Your assignment
Copy word for word the lines from the first one through the line that contains "tâm Gia sư Đức Minh", including both of these lines.
Content starts
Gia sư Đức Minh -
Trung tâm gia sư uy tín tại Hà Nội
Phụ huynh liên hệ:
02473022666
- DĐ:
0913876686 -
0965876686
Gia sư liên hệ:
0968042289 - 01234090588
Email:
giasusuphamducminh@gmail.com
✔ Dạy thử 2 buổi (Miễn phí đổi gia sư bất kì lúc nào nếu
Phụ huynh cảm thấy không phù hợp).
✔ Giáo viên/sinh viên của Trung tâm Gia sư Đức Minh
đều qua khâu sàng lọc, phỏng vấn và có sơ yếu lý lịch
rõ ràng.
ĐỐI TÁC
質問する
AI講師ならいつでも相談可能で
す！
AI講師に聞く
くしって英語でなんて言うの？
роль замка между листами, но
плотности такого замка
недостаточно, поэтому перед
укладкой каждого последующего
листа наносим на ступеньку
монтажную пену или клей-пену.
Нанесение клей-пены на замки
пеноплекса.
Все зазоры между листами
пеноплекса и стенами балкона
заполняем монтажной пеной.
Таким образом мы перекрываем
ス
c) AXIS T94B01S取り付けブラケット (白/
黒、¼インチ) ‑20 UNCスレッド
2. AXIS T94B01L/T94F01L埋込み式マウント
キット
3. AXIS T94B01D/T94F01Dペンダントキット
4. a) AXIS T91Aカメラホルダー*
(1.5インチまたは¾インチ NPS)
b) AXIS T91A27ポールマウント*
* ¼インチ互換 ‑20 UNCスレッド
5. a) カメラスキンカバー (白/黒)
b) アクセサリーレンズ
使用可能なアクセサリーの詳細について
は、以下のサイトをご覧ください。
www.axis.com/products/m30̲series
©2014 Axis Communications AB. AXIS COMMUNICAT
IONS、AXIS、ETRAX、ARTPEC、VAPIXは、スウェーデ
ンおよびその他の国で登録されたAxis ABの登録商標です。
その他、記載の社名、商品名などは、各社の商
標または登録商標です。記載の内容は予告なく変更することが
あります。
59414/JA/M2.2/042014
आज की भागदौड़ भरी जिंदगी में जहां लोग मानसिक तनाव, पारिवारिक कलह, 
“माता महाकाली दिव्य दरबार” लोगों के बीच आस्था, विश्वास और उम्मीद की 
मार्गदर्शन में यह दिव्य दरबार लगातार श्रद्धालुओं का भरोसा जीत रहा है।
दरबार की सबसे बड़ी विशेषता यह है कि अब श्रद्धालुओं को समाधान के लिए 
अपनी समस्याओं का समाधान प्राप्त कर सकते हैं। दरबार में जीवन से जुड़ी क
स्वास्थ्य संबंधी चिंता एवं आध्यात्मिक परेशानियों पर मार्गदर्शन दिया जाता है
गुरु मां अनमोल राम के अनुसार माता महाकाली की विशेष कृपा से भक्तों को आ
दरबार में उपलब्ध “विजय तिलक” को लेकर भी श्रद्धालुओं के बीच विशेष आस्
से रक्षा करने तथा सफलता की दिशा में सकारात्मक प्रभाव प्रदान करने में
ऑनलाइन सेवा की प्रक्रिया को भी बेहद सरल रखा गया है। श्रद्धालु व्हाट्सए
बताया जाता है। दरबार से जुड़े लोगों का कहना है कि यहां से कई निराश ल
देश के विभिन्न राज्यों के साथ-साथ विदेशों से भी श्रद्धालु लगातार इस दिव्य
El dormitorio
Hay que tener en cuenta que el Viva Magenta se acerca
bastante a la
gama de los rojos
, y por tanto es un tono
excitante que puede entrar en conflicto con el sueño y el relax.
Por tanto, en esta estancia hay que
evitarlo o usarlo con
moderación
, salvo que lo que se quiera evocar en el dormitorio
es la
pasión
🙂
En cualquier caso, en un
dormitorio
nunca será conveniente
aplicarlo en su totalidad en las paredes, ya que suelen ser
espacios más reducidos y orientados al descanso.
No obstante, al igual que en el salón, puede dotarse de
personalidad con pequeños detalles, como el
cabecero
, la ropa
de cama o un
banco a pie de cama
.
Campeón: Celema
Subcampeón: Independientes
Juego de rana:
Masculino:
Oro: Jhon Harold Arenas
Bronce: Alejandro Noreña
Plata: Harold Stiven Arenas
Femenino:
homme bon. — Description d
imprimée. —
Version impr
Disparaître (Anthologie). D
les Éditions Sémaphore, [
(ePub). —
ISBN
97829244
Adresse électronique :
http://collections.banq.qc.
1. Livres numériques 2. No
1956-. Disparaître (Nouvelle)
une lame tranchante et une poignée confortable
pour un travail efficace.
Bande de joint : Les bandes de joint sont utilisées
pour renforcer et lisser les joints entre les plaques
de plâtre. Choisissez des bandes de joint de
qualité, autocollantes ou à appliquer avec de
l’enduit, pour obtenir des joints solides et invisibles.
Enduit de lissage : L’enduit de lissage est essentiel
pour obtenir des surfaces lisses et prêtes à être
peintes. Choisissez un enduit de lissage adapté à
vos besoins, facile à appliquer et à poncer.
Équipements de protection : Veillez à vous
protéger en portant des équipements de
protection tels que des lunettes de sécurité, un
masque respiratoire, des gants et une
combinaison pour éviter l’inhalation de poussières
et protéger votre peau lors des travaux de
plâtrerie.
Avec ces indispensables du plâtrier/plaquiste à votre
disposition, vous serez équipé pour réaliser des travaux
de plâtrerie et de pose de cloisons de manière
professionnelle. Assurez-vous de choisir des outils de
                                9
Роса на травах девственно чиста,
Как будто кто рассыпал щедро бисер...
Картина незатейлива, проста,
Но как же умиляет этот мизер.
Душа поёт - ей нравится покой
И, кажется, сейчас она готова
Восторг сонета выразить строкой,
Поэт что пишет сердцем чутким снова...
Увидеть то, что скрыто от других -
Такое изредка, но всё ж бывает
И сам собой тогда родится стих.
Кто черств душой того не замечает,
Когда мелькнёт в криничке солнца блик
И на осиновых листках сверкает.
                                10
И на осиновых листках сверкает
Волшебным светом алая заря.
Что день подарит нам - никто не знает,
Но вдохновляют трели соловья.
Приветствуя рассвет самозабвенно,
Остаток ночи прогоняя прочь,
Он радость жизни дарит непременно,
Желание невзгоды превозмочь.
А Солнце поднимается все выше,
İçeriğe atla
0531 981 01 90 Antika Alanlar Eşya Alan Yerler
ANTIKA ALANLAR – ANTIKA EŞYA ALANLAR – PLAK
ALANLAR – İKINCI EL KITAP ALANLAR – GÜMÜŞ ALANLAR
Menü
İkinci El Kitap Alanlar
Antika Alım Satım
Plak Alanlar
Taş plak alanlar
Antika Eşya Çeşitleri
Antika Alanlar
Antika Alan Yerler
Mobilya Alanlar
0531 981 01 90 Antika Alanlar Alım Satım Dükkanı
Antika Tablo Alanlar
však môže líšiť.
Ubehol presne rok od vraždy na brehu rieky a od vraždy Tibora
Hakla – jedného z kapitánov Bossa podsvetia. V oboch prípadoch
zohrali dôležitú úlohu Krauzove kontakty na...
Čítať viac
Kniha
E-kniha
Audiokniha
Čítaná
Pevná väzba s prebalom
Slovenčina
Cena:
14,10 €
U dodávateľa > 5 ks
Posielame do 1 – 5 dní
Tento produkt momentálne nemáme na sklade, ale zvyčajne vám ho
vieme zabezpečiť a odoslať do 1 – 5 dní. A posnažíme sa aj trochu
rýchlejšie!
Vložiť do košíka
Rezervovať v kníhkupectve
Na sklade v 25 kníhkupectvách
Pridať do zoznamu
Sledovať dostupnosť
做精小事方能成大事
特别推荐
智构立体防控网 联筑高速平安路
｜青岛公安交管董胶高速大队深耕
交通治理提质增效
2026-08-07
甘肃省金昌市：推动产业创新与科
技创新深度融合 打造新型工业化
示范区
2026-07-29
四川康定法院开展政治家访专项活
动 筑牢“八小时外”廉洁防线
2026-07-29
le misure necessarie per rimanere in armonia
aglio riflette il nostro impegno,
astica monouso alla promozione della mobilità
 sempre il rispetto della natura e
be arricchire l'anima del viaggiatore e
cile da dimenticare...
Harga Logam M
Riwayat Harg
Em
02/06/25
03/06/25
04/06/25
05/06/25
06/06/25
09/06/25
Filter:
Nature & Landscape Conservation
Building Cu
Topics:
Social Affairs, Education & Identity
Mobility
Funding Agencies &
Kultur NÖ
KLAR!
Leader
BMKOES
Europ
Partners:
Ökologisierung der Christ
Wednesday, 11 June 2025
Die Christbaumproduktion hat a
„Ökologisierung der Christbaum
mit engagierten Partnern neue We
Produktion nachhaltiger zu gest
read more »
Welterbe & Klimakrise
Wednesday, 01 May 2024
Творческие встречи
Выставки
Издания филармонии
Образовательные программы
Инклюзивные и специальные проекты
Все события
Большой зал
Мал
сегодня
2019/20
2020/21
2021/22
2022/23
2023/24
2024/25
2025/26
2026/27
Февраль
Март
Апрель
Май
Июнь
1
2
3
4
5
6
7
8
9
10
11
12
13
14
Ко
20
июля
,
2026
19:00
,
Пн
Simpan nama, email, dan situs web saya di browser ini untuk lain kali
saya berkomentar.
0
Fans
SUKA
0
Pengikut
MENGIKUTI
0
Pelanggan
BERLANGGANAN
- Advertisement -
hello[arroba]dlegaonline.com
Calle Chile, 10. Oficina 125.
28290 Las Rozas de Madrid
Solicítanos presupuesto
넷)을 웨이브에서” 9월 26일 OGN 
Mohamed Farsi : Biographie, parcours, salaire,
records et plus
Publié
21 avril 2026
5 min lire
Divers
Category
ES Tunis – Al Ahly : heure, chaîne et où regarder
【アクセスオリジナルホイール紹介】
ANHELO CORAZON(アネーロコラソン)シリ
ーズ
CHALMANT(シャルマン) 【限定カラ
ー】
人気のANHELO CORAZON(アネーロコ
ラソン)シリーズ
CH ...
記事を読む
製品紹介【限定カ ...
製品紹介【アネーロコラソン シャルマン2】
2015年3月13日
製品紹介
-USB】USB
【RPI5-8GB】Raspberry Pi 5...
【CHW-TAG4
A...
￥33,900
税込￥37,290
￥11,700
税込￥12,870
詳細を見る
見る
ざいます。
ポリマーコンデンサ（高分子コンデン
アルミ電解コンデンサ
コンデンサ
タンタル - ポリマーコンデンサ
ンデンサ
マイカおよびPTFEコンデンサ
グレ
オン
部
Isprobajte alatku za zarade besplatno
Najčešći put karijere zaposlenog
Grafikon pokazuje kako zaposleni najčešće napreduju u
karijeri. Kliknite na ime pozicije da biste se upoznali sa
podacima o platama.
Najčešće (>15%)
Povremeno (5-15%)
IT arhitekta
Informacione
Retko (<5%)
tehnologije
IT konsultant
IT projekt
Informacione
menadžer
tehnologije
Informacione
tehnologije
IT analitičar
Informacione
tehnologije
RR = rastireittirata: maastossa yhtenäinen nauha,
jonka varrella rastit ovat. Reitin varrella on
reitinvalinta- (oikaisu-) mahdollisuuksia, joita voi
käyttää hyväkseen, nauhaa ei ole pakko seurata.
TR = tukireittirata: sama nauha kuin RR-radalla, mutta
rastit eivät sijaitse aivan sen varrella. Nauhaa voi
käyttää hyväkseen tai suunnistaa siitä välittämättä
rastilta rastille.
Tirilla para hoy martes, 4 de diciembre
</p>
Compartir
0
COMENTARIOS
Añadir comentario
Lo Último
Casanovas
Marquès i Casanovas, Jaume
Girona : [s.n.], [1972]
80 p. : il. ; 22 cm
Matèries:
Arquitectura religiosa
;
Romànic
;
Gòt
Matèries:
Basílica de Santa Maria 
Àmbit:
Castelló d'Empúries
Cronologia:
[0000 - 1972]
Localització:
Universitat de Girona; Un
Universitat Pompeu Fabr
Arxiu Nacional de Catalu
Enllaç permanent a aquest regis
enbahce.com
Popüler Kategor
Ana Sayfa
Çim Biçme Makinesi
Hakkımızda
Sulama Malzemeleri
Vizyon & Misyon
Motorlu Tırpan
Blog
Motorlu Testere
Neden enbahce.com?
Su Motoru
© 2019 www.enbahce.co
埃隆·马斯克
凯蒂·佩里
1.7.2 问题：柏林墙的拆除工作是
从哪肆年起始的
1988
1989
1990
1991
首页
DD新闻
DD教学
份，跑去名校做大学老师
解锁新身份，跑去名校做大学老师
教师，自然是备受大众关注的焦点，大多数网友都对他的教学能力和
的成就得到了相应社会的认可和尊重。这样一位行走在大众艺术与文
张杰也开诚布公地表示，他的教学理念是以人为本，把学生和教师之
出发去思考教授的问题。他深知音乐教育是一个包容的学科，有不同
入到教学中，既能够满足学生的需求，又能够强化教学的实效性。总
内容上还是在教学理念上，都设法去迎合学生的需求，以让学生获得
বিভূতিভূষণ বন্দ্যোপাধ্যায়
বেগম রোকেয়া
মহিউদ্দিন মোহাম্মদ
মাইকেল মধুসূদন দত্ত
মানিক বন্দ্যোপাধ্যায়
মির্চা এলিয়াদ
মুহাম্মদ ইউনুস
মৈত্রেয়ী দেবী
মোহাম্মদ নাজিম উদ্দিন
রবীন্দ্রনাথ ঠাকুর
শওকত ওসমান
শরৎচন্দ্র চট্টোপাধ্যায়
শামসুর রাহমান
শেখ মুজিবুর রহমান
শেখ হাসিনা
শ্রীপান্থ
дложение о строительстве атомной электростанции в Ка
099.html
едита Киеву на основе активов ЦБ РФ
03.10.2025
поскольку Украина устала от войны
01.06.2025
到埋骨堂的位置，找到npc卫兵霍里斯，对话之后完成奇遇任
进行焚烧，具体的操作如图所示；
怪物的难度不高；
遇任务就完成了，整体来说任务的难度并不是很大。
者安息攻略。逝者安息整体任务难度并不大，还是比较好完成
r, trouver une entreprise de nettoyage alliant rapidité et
Content ends
Solution to this exercise
Gia sư Đức Minh -
Trung tâm gia sư uy tín tại Hà Nội
Phụ huynh liên hệ:
02473022666
- DĐ:
0913876686 -
0965876686
Gia sư liên hệ:
0968042289 - 01234090588
Email:
giasusuphamducminh@gmail.com
✔ Dạy thử 2 buổi (Miễn phí đổi gia sư bất kì lúc nào nếu
Phụ huynh cảm thấy không phù hợp).
✔ Giáo viên/sinh viên của Trung tâm Gia sư Đức Minh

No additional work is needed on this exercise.